**Problem**
Aşağıdaki, Japonya'daki nükleer santral kazasını ele alan metinden, "Japonya gibi gelişmiş ve" ifadesini içeren sözlerle başlayıp "bir çağrımız var." sözleriyle biten bölümü hiçbir değişiklik yapmadan çıkarın.

**Kaynak metin**

Japonya'da Nükleer Santral
mi patlıyor, yoksa Türkiye'de Nükleer Santral Politikası mı?
Cuma günü Japonya'da yaşanan deprem sonrasında Japonya
Halkının 1999 yılında yaşamış olduğu nükleer santral kazasının
daha büyüğü tekrar yaşanıyor.
Nükleer Santral uzmanları bu kazanın Dünya'da yaşanan 3.
büyük nükleer kaza olduğunu belirtiyorlar. Japonya
Hükümeti 300.000 kişinin evlerini boşaltmış ve radyasyon
seviyesinin 700 kat arttığını raporlamış durumdadır.
Japonya'da yaşanan nükleer santral kazası yeni nesil nükleer
santrallerin bile hala riskler taşıdığını ve geri dönülemez
insani ve çevresel yıkımlar yaratabileceğini ortaya koymuştur.
Japonya gibi gelişmiş ve deprem ile yaşamayı öğrenmiş olan bir
ülkede bile yaşanan ve bilim çevrelerini dehşete
düşüren bu nükleer kaza, sözleşmesi imzalanan Akkuyu
Nükleer Santrali'nin ne kadar tehlikeli bir proje olduğunu tekrar
oraya koymuştur.
Bu noktada TMMOB Çevre Mühendisleri Odası olarak Başbakan
Sayın Recep Tayyip ERDOĞAN'a bir çağrımız var.
Sayın Başbakan, bütün bilim çevrelerinin risklerini
gözler önüne sunduğu bu Nükleer Santral Projesini
durdurun. Bu kaza Japonya gibi gelişmiş bir ülkede yaşanmıştır.
Türkiye ise nükleer santrali olmayan ama Dünya'da
Nükleer kaza yaşamış olan tek ülkedir.
Sayın Başbakan, bu noktada Türkiye kamuoyu da nükleer santral
teknolojisini yıllardır kullanan Japonya'yı dehşetle izlemektedir. Bu
çağrımıza ve Türkiye'de yaşayan insanların tepkilerine
kulak verin.

**Veri satırları**
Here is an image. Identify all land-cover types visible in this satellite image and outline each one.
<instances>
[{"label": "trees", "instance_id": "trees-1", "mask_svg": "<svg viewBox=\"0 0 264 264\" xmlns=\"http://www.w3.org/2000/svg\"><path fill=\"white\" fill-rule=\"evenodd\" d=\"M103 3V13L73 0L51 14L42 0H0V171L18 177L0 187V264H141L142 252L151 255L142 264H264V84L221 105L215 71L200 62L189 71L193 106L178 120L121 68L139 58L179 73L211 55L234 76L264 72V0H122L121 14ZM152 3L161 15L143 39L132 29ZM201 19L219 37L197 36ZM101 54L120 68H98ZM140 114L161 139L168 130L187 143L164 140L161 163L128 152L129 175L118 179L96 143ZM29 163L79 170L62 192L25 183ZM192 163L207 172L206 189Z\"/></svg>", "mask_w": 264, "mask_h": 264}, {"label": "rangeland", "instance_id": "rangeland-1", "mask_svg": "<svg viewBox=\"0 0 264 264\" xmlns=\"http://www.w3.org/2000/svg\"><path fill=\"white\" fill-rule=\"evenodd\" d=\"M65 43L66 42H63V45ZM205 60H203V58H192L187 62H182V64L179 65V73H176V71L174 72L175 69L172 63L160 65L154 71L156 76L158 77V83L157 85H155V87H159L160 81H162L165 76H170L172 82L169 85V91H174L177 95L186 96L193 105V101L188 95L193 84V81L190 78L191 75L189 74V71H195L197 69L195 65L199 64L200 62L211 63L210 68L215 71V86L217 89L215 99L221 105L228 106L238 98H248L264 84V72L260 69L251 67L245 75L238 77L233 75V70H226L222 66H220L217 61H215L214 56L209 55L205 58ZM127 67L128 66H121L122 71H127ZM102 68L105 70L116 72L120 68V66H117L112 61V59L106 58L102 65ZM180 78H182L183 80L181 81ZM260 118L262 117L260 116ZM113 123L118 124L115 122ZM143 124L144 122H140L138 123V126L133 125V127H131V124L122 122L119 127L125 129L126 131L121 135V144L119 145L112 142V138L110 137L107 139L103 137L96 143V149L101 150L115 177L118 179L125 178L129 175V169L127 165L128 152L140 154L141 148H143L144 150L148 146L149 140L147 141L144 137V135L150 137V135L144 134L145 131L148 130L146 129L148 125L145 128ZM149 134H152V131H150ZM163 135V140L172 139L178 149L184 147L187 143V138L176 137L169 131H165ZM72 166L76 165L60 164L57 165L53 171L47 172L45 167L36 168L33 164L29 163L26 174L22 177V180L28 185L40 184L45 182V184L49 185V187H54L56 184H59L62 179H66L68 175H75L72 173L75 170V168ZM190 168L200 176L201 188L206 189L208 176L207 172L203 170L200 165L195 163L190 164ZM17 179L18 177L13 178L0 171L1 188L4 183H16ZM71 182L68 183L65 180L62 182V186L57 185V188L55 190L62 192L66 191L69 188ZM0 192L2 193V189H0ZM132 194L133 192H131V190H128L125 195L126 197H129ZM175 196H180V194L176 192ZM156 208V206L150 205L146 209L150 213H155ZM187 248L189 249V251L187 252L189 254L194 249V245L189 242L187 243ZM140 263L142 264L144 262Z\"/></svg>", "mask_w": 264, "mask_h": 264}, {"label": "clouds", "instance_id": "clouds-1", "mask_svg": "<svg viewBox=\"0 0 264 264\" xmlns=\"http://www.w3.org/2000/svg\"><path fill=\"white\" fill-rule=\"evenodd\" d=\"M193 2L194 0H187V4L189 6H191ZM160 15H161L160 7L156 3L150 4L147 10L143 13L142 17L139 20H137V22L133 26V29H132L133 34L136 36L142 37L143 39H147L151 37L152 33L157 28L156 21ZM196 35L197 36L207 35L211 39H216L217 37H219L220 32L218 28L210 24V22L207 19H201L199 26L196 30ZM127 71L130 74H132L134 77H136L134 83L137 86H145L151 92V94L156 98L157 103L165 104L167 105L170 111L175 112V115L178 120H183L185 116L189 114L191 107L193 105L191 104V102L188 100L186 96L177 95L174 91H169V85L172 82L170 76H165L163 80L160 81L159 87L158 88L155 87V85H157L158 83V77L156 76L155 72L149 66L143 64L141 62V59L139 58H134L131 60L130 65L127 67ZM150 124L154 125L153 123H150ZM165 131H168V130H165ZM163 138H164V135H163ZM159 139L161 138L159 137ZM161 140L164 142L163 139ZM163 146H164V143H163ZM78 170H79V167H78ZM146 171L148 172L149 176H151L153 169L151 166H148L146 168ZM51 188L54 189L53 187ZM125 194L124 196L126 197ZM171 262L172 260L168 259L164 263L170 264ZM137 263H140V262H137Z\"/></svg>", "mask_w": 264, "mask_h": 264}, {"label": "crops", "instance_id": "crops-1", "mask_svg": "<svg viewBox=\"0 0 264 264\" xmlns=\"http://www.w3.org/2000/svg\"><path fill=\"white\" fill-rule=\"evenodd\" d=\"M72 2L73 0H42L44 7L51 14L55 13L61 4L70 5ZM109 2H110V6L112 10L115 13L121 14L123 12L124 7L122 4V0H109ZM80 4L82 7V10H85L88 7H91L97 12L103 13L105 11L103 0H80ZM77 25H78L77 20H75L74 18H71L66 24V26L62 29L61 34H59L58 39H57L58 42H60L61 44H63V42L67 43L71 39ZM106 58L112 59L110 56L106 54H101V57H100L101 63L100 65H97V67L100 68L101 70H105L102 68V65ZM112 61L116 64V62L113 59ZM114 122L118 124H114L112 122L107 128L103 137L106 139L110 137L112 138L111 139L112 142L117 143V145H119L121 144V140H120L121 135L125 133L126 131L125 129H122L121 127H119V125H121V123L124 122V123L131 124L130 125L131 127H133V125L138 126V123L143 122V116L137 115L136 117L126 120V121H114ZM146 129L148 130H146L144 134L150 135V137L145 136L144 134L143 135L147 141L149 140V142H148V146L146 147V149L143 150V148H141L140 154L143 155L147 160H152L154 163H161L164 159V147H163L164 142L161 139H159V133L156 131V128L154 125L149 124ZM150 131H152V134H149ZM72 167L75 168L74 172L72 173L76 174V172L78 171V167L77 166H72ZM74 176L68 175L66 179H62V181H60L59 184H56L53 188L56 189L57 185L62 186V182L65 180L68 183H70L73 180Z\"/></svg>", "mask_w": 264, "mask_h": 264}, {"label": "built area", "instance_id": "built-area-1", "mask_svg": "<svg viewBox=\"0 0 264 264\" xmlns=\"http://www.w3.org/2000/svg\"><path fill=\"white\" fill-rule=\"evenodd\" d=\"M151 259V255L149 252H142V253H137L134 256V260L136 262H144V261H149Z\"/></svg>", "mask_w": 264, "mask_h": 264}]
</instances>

**Yanıt**
Japonya gibi gelişmiş ve deprem ile yaşamayı öğrenmiş olan bir
ülkede bile yaşanan ve bilim çevrelerini dehşete
düşüren bu nükleer kaza, sözleşmesi imzalanan Akkuyu
Nükleer Santrali'nin ne kadar tehlikeli bir proje olduğunu tekrar
oraya koymuştur.
Bu noktada TMMOB Çevre Mühendisleri Odası olarak Başbakan
Sayın Recep Tayyip ERDOĞAN'a bir çağrımız var.